Chiral separation of 12 pairs of basic analyte enantiomers including oxybutynin, bambuterol, tradinterol, clenbuterol, clorprenaline, terbutaline, tulobuterol, citalopram, phencynonate, fexofenadine, salbutamol, and penehyclidine was conducted by capillary electrophoresis using a single-isomer anionic β-cyclodextrin derivative, heptakis-(2,3-diacetyl-6-sulfato)-β-cyclodextrin as the chiral selector. Parameters influencing separation were studied, including background electrolyte pH, heptakis-(2,3-diacetyl-6-sulfato)-β-cyclodextrin concentration, buffer concentration, and separation voltage. A background electrolyte consisting of 50mM Tris-H3 PO4 and 6mM heptakis-(2,3-diacetyl-6-sulfato)-β-cyclodextrin at pH 2.5 was found to be highly efficient for the separation of most enantiomers, with other conditions of normal polarity mode at 10kV, detection wavelength of 210nm using hydrodynamic injection for 3s.
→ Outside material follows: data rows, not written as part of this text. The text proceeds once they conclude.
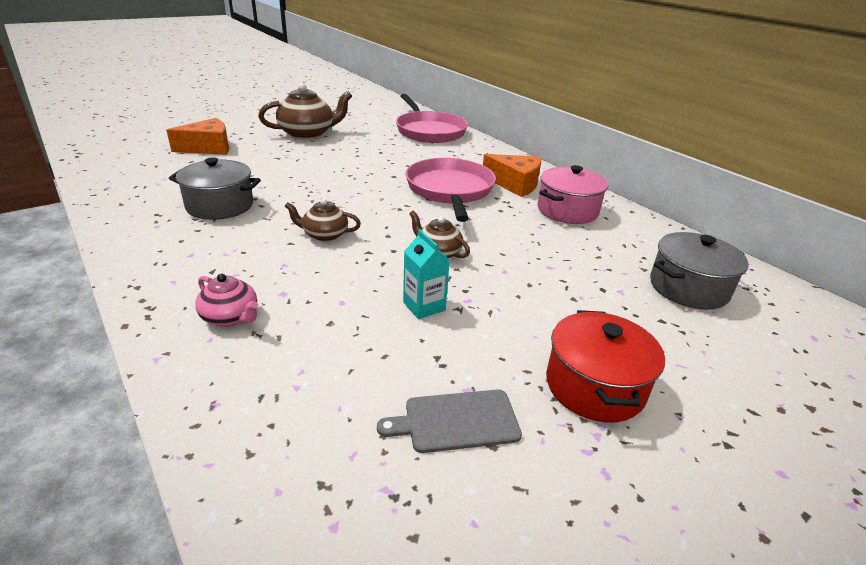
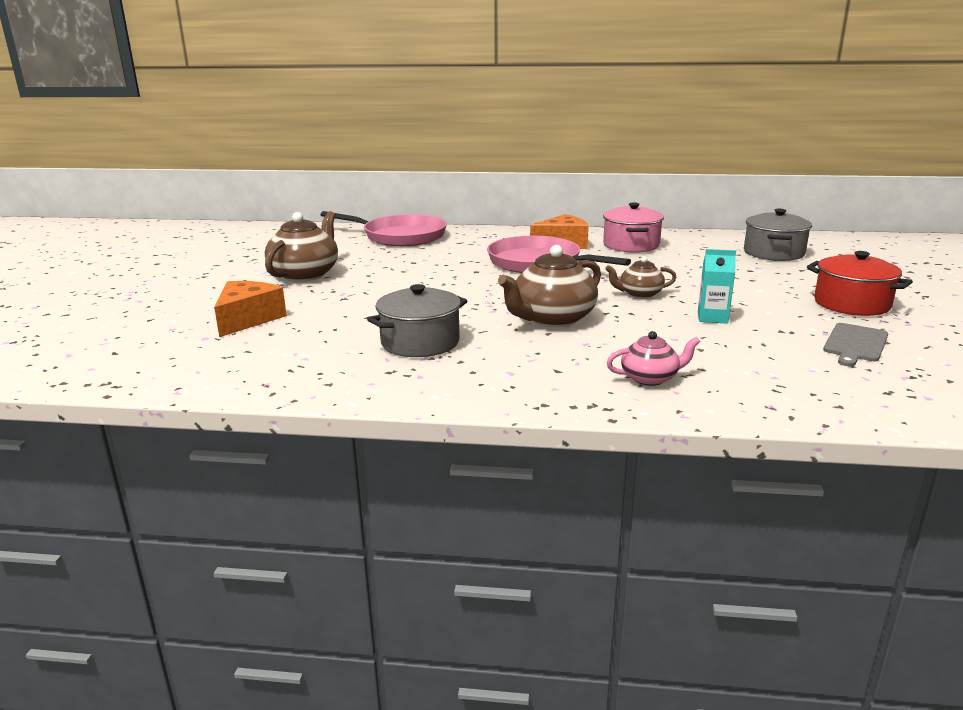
camera: 45 degrees left, 10 degrees down
brown teapot [285,198,361,242] -> brown teapot [498,245,601,327], size x1.78

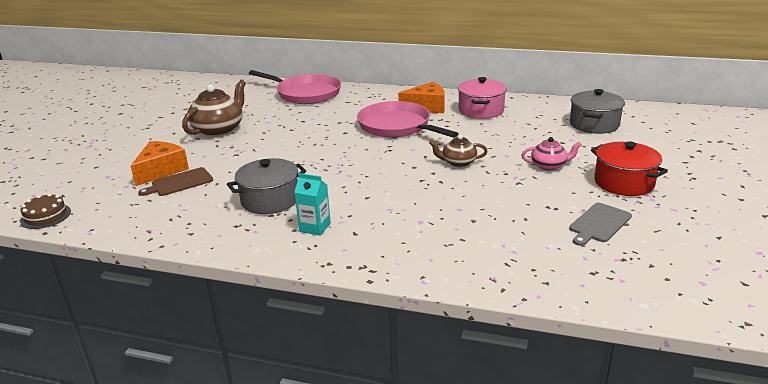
camera: 10 degrees right, 5 degrees up
brown teapot [498,245,601,327] -> none
pink teapot [607,331,700,386] -> pink teapot moved to [521,137,582,170]
turquoise carton [698,249,736,324] -> turquoise carton moved to [294,173,331,236]
none -> brown cake [20,193,71,229]
none -> brown cutting board [138,167,213,196]

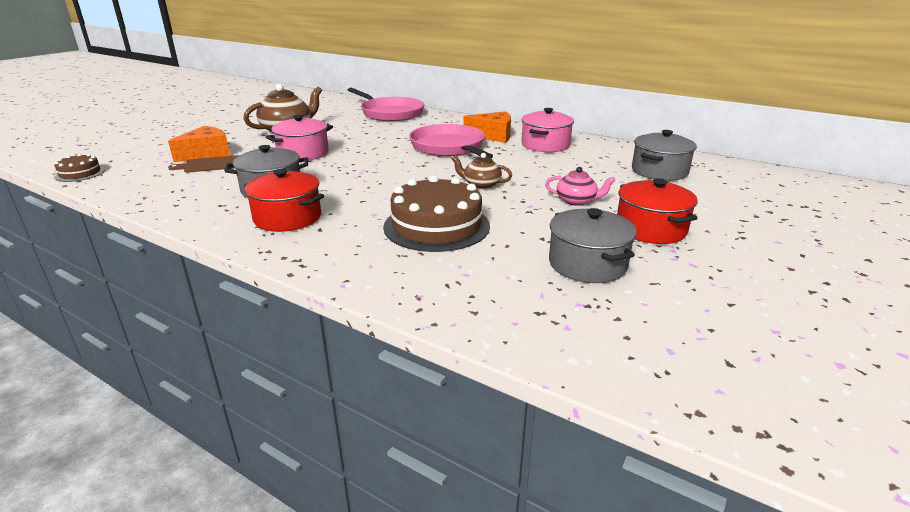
camera: 15 degrees right, 0 degrees up
turquoise carton [294,173,331,236] -> red pot [244,169,324,232]
grey cutting board [569,203,632,246] -> grey pot [549,208,637,283]
none -> pink pot [266,115,333,161]
none -> brown cake [383,175,490,252]

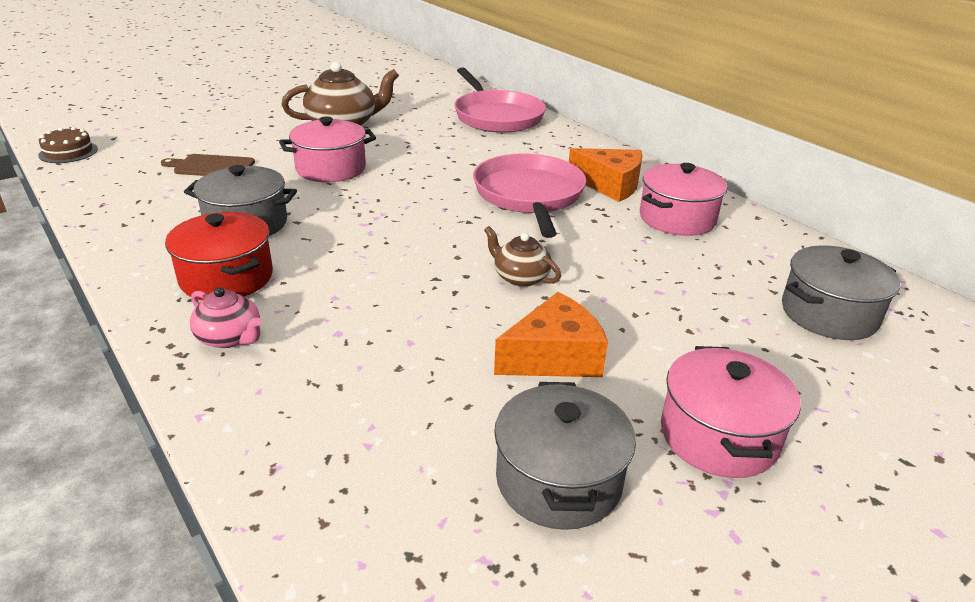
camera: 20 degrees right, 5 degrees up
orange cheese [168,126,230,162] -> orange cheese moved to [494,292,608,377]
brown cake [383,175,490,252] -> none
pink teapot [545,167,615,206] -> pink teapot moved to [190,287,262,348]
red pot [617,178,698,244] -> pink pot [661,346,801,478]

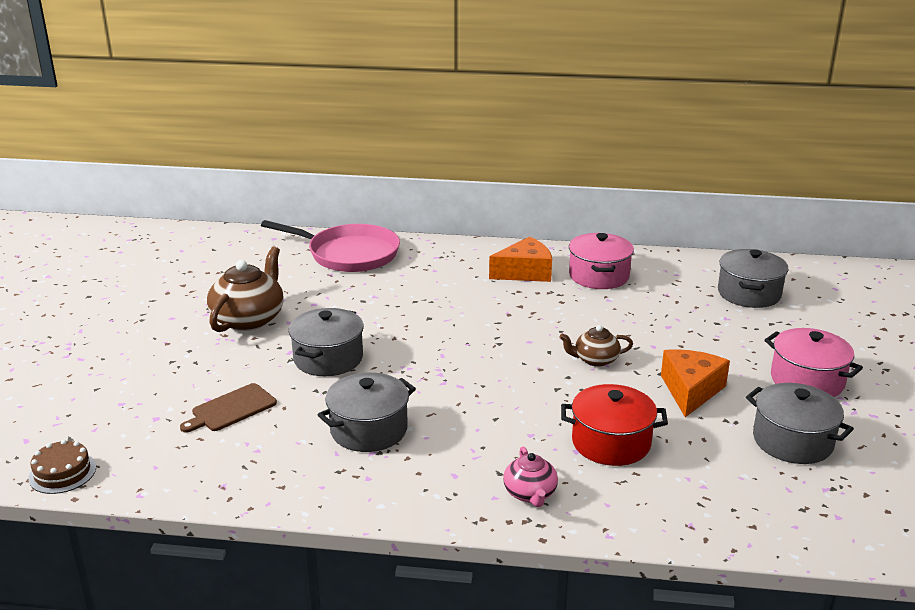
camera: 45 degrees left, 5 degrees down
red pot [165,212,273,300] -> red pot moved to [561,384,668,466]
pink teapot [190,287,262,348] -> pink teapot turned 90 degrees clockwise [503,446,558,507]
pink pot [279,117,376,182] -> grey pot [289,308,364,376]
pink pan [473,153,587,238] -> none

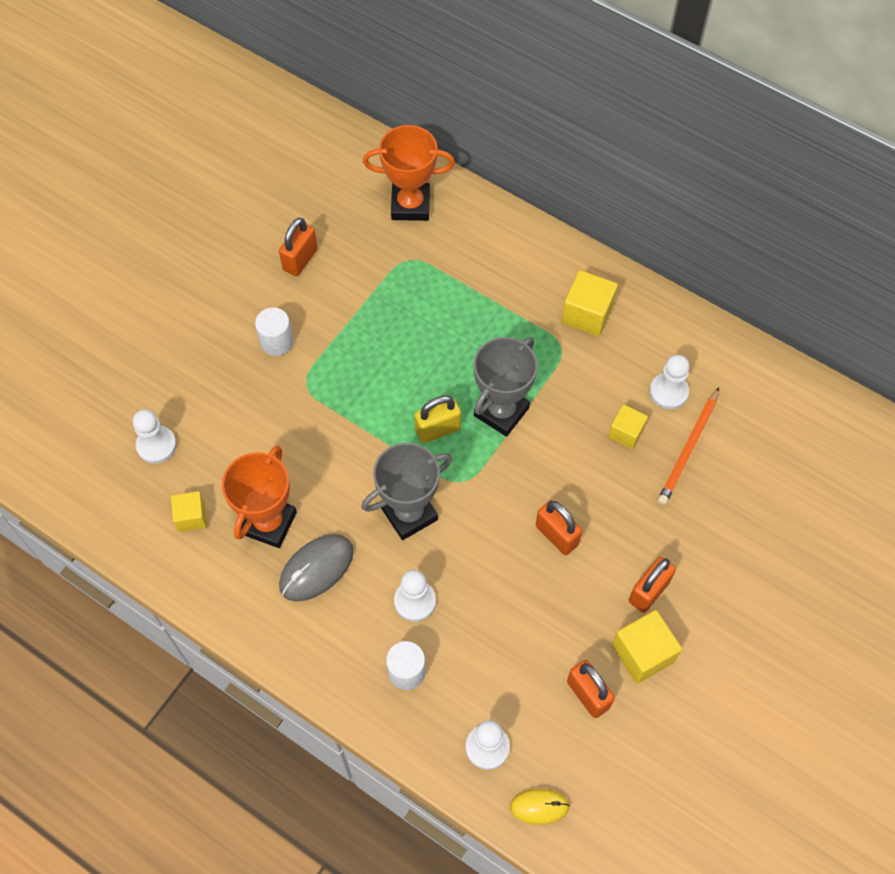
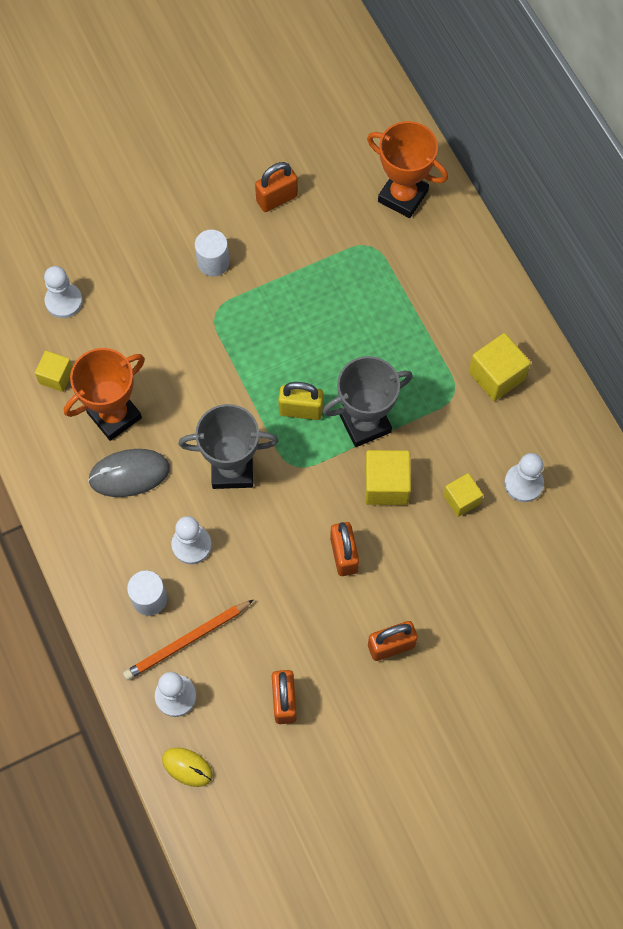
camera: 30 degrees right, 5 degrees up
yellow cube [612,610,682,684] -> yellow cube moved to [365,450,411,505]
orange pencil [658,387,719,505] -> orange pencil moved to [123,600,254,680]

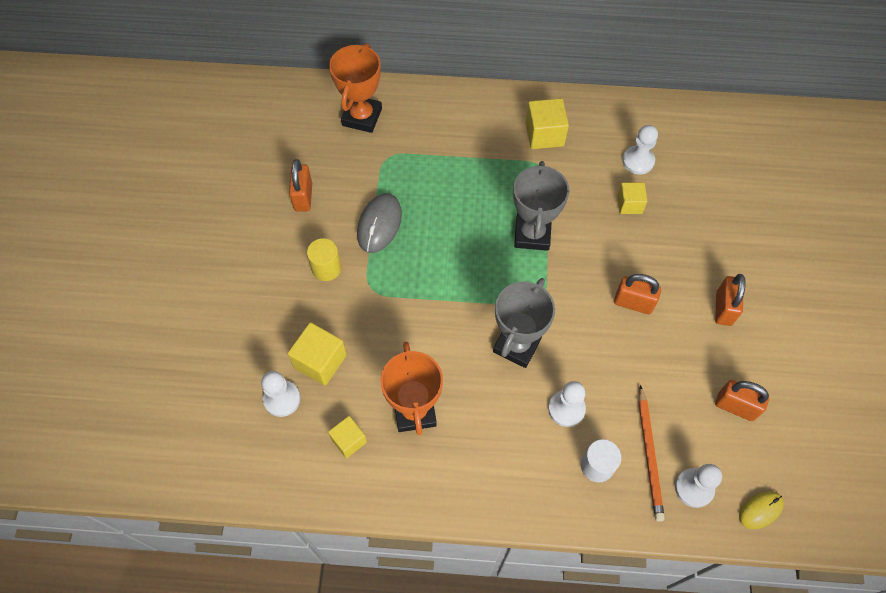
camera: 60 degrees left, 5 degrees down
grey mouse [88,449,170,497] -> grey mouse moved to [357,193,402,253]
white cylinder [195,230,230,277] -> yellow cylinder [307,238,342,281]
yellow padlock [278,382,323,420] -> none
yellow cube [365,450,411,505] -> yellow cube moved to [288,322,347,386]
orange trophy [367,121,448,218] -> orange trophy turned 45 degrees counterclockwise [329,43,382,133]

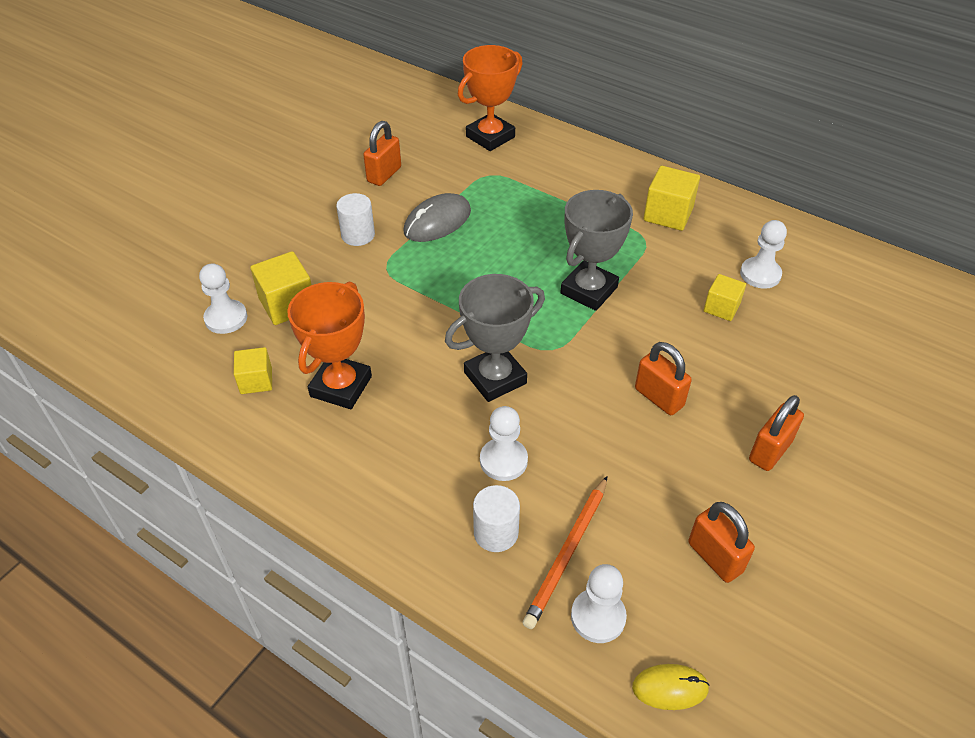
camera: 30 degrees right, 15 degrees down
yellow cylinder [307,238,342,281] -> white cylinder [336,193,375,246]

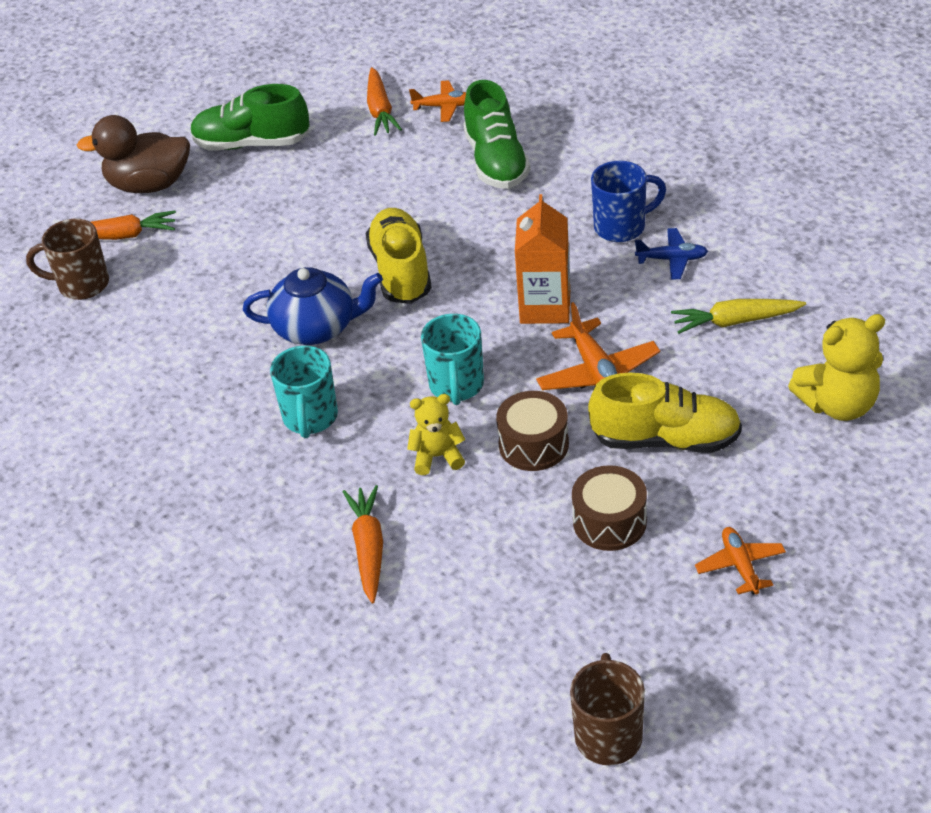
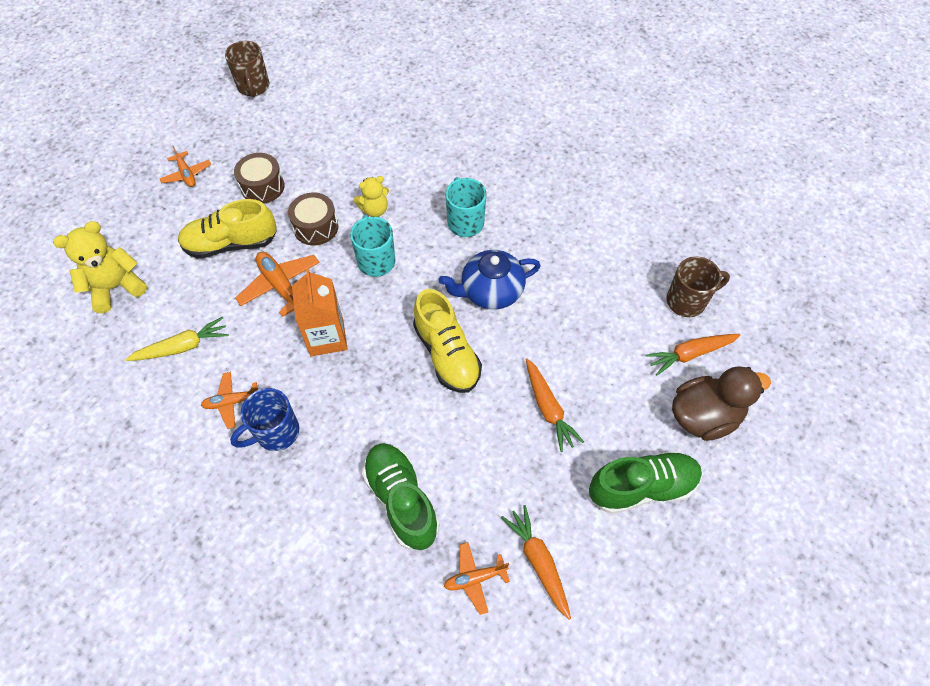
camera: 160 degrees right, 15 degrees up
orange carrot [343,485,383,604] -> orange carrot moved to [526,359,584,452]
blue plane [635,228,708,280] -> orange plane [201,372,258,429]

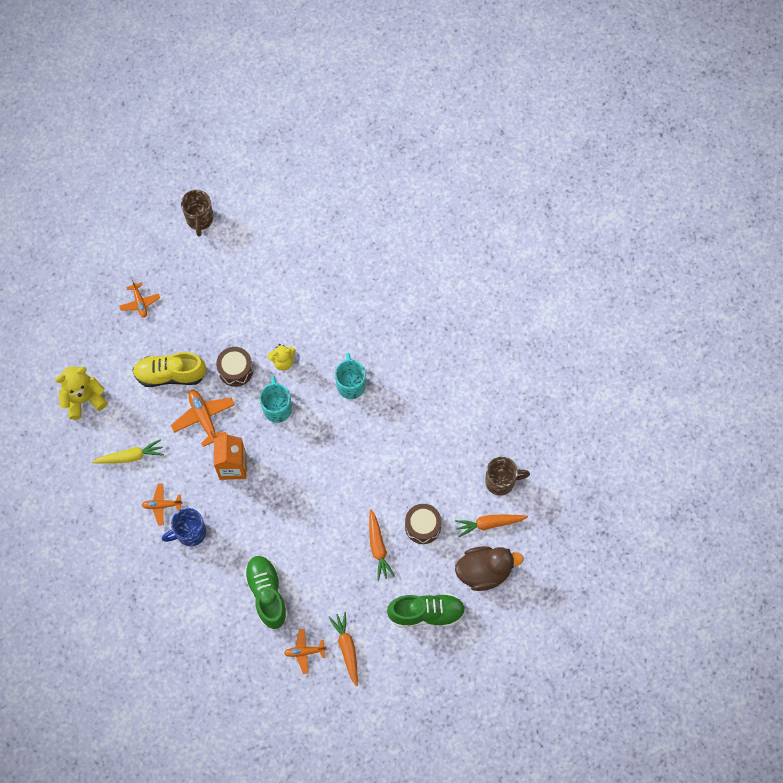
camera: 10 degrees right, 10 degrees up
brown drum [234,153,285,204] -> brown drum moved to [405,504,442,544]
yellow shoe [413,289,482,393] -> none
blue teapot [439,250,541,309] -> none

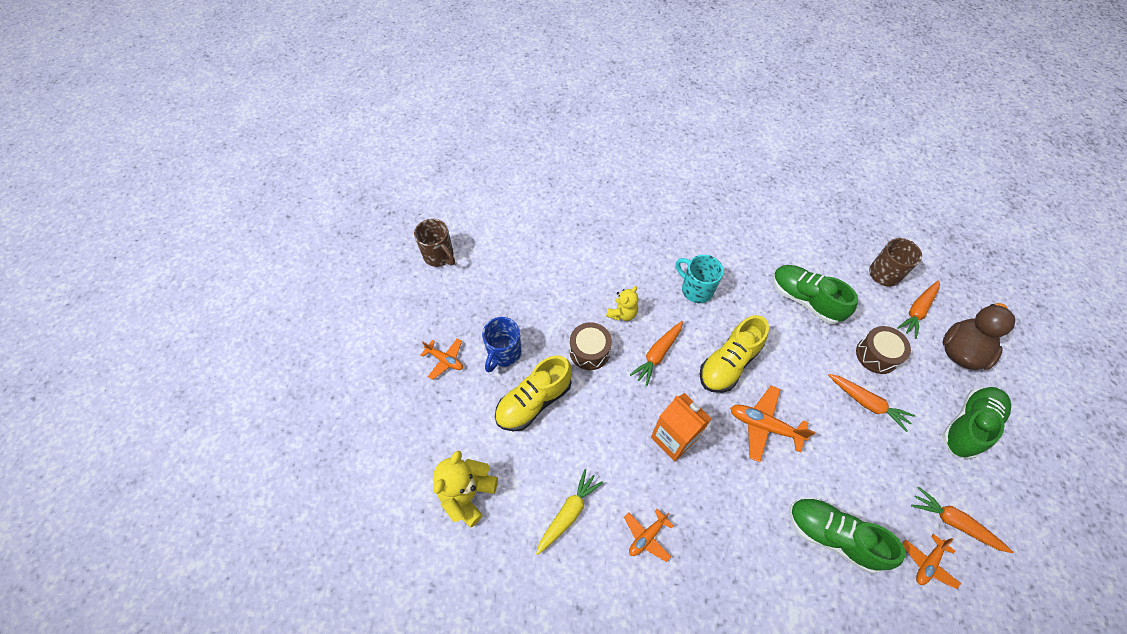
camera: 40 degrees left, 10 degrees down
blue mug [162,508,206,547] -> blue mug moved to [482,317,521,373]
orange plane [171,390,235,447] -> orange plane moved to [730,386,815,462]
turquoise mug [260,376,292,423] -> orange carrot [630,321,683,386]
none -> yellow shoe [700,315,769,393]
none -> green shoe [773,265,858,324]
Under the optimal conditions, baseline resolution (>1.50) for 11 pairs of enantiomers and somewhat lower resolution for penehyclidine enantiomers (1.17) were generated. Moreover, the possible mechanism of separation of clenbuterol, oxybutynin, salbutamol, and penehyclidine was investigated using a computational modeling method.